__PROBLEM DESCRIPTION__
Print the listing below again, exactly. Skip the pictures.

__SUPPLIED MATERIAL__
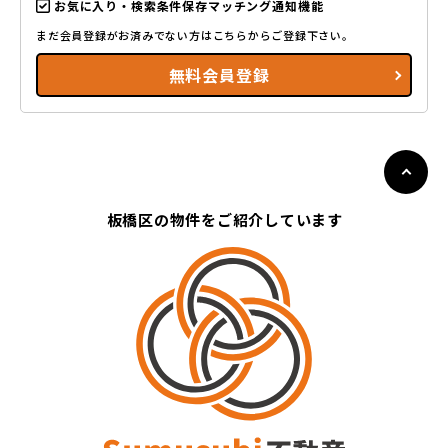
お気に入り・検索条件保存マッチング通知機能
まだ会員登録がお済みでない方はこちらからご登録下さい。
無料会員登録
板橋区の物件をご紹介しています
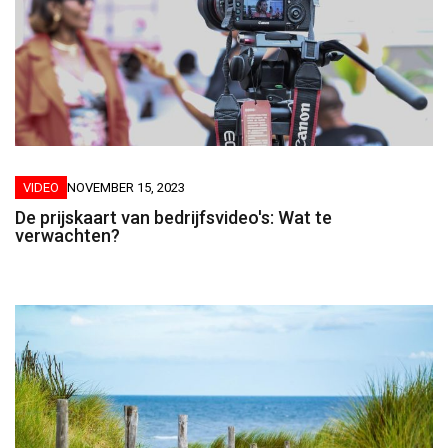
VIDEO
NOVEMBER 15, 2023
De prijskaart van bedrijfsvideo's: Wat te
verwachten?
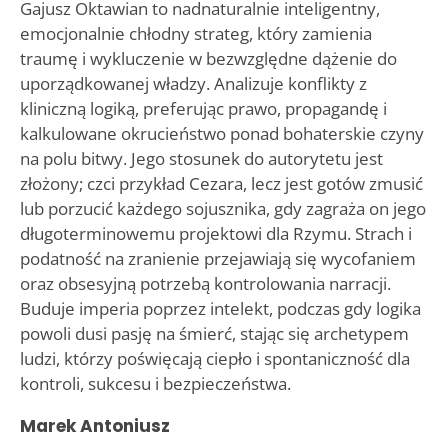
Gajusz Oktawian to nadnaturalnie inteligentny,
emocjonalnie chłodny strateg, który zamienia
traumę i wykluczenie w bezwzględne dążenie do
uporządkowanej władzy. Analizuje konflikty z
kliniczną logiką, preferując prawo, propagandę i
kalkulowane okrucieństwo ponad bohaterskie czyny
na polu bitwy. Jego stosunek do autorytetu jest
złożony; czci przykład Cezara, lecz jest gotów zmusić
lub porzucić każdego sojusznika, gdy zagraża on jego
długoterminowemu projektowi dla Rzymu. Strach i
podatność na zranienie przejawiają się wycofaniem
oraz obsesyjną potrzebą kontrolowania narracji.
Buduje imperia poprzez intelekt, podczas gdy logika
powoli dusi pasję na śmierć, stając się archetypem
ludzi, którzy poświęcają ciepło i spontaniczność dla
kontroli, sukcesu i bezpieczeństwa.
Marek Antoniusz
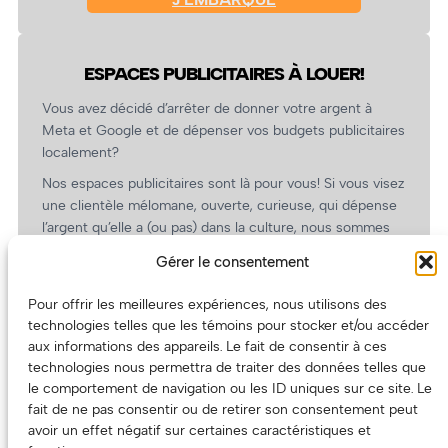
ESPACES PUBLICITAIRES À LOUER!
Vous avez décidé d’arrêter de donner votre argent à
Meta et Google et de dépenser vos budgets publicitaires
localement?
Nos espaces publicitaires sont là pour vous! Si vous visez
une clientèle mélomane, ouverte, curieuse, qui dépense
l’argent qu’elle a (ou pas) dans la culture, nous sommes
un partenaire de choix. En plus, on coûte pas cher!
Gérer le consentement
On prépare une grille tarifaire intéressante et on vous
revient.
Pour offrir les meilleures expériences, nous utilisons des
technologies telles que les témoins pour stocker et/ou accéder
(Oui, on va avoir des tarifs spéciaux pour vous, les
aux informations des appareils. Le fait de consentir à ces
artistes!)
technologies nous permettra de traiter des données telles que
le comportement de navigation ou les ID uniques sur ce site. Le
fait de ne pas consentir ou de retirer son consentement peut
avoir un effet négatif sur certaines caractéristiques et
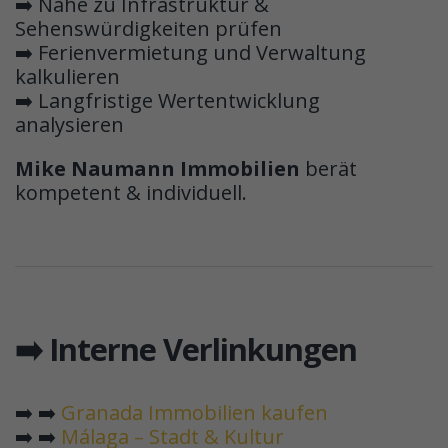
➡️ Nähe zu Infrastruktur &
Sehenswürdigkeiten prüfen
➡️ Ferienvermietung und Verwaltung
kalkulieren
➡️ Langfristige Wertentwicklung
analysieren
Mike Naumann Immobilien
berät
kompetent & individuell.
➡️ Interne Verlinkungen
➡️ ➡️
Granada Immobilien kaufen
➡️ ➡️
Málaga – Stadt & Kultur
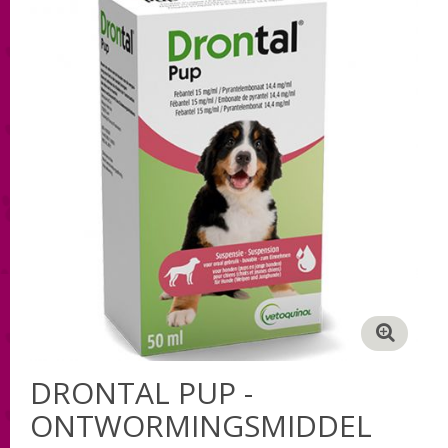
DRONTAL PUP -
ONTWORMINGSMIDDEL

__EXPECTED ANSWER__
お気に入り・検索条件保存マッチング通知機能
まだ会員登録がお済みでない方はこちらからご登録下さい。
無料会員登録
板橋区の物件をご紹介しています
VIDEO
NOVEMBER 15, 2023
De prijskaart van bedrijfsvideo's: Wat te
verwachten?
Gajusz Oktawian to nadnaturalnie inteligentny,
emocjonalnie chłodny strateg, który zamienia
traumę i wykluczenie w bezwzględne dążenie do
uporządkowanej władzy. Analizuje konflikty z
kliniczną logiką, preferując prawo, propagandę i
kalkulowane okrucieństwo ponad bohaterskie czyny
na polu bitwy. Jego stosunek do autorytetu jest
złożony; czci przykład Cezara, lecz jest gotów zmusić
lub porzucić każdego sojusznika, gdy zagraża on jego
długoterminowemu projektowi dla Rzymu. Strach i
podatność na zranienie przejawiają się wycofaniem
oraz obsesyjną potrzebą kontrolowania narracji.
Buduje imperia poprzez intelekt, podczas gdy logika
powoli dusi pasję na śmierć, stając się archetypem
ludzi, którzy poświęcają ciepło i spontaniczność dla
kontroli, sukcesu i bezpieczeństwa.
Marek Antoniusz
ESPACES PUBLICITAIRES À LOUER!
Vous avez décidé d’arrêter de donner votre argent à
Meta et Google et de dépenser vos budgets publicitaires
localement?
Nos espaces publicitaires sont là pour vous! Si vous visez
une clientèle mélomane, ouverte, curieuse, qui dépense
l’argent qu’elle a (ou pas) dans la culture, nous sommes
un partenaire de choix. En plus, on coûte pas cher!
Gérer le consentement
On prépare une grille tarifaire intéressante et on vous
revient.
Pour offrir les meilleures expériences, nous utilisons des
technologies telles que les témoins pour stocker et/ou accéder
(Oui, on va avoir des tarifs spéciaux pour vous, les
aux informations des appareils. Le fait de consentir à ces
artistes!)
technologies nous permettra de traiter des données telles que
le comportement de navigation ou les ID uniques sur ce site. Le
fait de ne pas consentir ou de retirer son consentement peut
avoir un effet négatif sur certaines caractéristiques et
➡️ Nähe zu Infrastruktur &
Sehenswürdigkeiten prüfen
➡️ Ferienvermietung und Verwaltung
kalkulieren
➡️ Langfristige Wertentwicklung
analysieren
Mike Naumann Immobilien
berät
kompetent & individuell.
➡️ Interne Verlinkungen
➡️ ➡️
Granada Immobilien kaufen
➡️ ➡️
Málaga – Stadt & Kultur
DRONTAL PUP -
ONTWORMINGSMIDDEL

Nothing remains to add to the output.